In other words – without strong domestic demands, the new airports need to be designed as a hub, not a mere final destination.
What is easier to gauge, however, is the amount of money that is being injected into the construction of the new airport. While 90 percent of the $1.5 billion project funded by the Overseas Cambodia Investment Company (OCIC), the government is expected to hold 10 percent of the remaining shares worth $150 million – a diminutive amount compared to the sum, but a significant amount of money for a developing economy like Cambodia.
As such, one should be forgiven for asking – is the money better off spent in other sectors, perhaps, road improvement projects to connect rural areas with urban centers of commerce? As it turns out, from the north plateaus to the southern coasts of the country, there are still people who think that road building projects should be prioritised over the construction of new airports. And it seems, the more remote the area, the stronger the conviction that the construction of better roads would bring about more benefits, compared to the construction of another airport to serve the capital.
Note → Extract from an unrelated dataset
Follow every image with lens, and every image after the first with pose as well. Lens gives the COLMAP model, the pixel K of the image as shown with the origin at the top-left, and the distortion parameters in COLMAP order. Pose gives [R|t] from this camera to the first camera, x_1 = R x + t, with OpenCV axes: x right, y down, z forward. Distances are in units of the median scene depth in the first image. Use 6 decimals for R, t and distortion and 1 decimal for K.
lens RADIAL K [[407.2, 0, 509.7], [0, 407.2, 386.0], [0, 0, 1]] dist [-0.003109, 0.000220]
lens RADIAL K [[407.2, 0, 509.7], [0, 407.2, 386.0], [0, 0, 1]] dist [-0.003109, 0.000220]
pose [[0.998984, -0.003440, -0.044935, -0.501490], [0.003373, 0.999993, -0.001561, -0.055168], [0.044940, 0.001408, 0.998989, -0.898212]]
In the hills of Ratanakiri province, 35-year old Keo Sona, runs regular tours to remote, tribal areas inhabited by the Tumpouns and the Jarays in Andoung Meas, near the Vietnamese border. “The roads leading up to the provincial capital of Banlung have seen major improvements in recent years,” said Sona. “But that’s the extent of the progress – to date, there are still many communities that remain disconnected from centers of commerce because of the state of the roads.”
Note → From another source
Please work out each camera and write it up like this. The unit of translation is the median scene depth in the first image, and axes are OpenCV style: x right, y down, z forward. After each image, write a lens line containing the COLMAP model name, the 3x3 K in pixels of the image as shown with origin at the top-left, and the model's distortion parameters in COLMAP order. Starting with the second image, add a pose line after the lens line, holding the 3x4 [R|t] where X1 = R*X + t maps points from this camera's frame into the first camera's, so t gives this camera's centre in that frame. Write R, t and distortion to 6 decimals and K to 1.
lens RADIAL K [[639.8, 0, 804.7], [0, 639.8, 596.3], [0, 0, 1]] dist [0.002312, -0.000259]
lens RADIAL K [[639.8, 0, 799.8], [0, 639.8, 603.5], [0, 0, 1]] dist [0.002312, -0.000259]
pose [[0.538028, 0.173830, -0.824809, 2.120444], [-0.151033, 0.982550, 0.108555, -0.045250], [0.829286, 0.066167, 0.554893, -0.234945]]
“These roads often disappear completely when the monsoon downpours come as they remain unpaved – as such, when the rainy season comes, people who rely on the tourism industry like me, really do feel the pinch as when the road disappears, so does our source of income,” finished Sona.
But road investments will undoubtedly bring about benefits for everyone – not just individuals who rely on the tourist industry to survive. With Cambodia’s neighbours in the north are already preparing their road and rail infrastructures to make the most of out of the China’s Belt and Road Initiative (BRI), perhaps it is the right time for the government to adapt their priorities and reorient their focus on the needs of remote, local communities. While it is easier said than done, especially considering that international tourists remain one of the largest contributors to the Kingdom’s gross domestic product, connecting these areas with better roads is a long-term investment that is definitely worth considering.
Not just because building better roads will empower rural communities by providing them with easier access to markets and better services, but also because it would help ensure that Cambodia can reap the benefits of the various regional initiatives to improve logistical connections from Southeast Asia and beyond. The earlier the government realises the need to improve connectivity within Cambodia, the better – because as the old adage goes, the early bird catches the worm.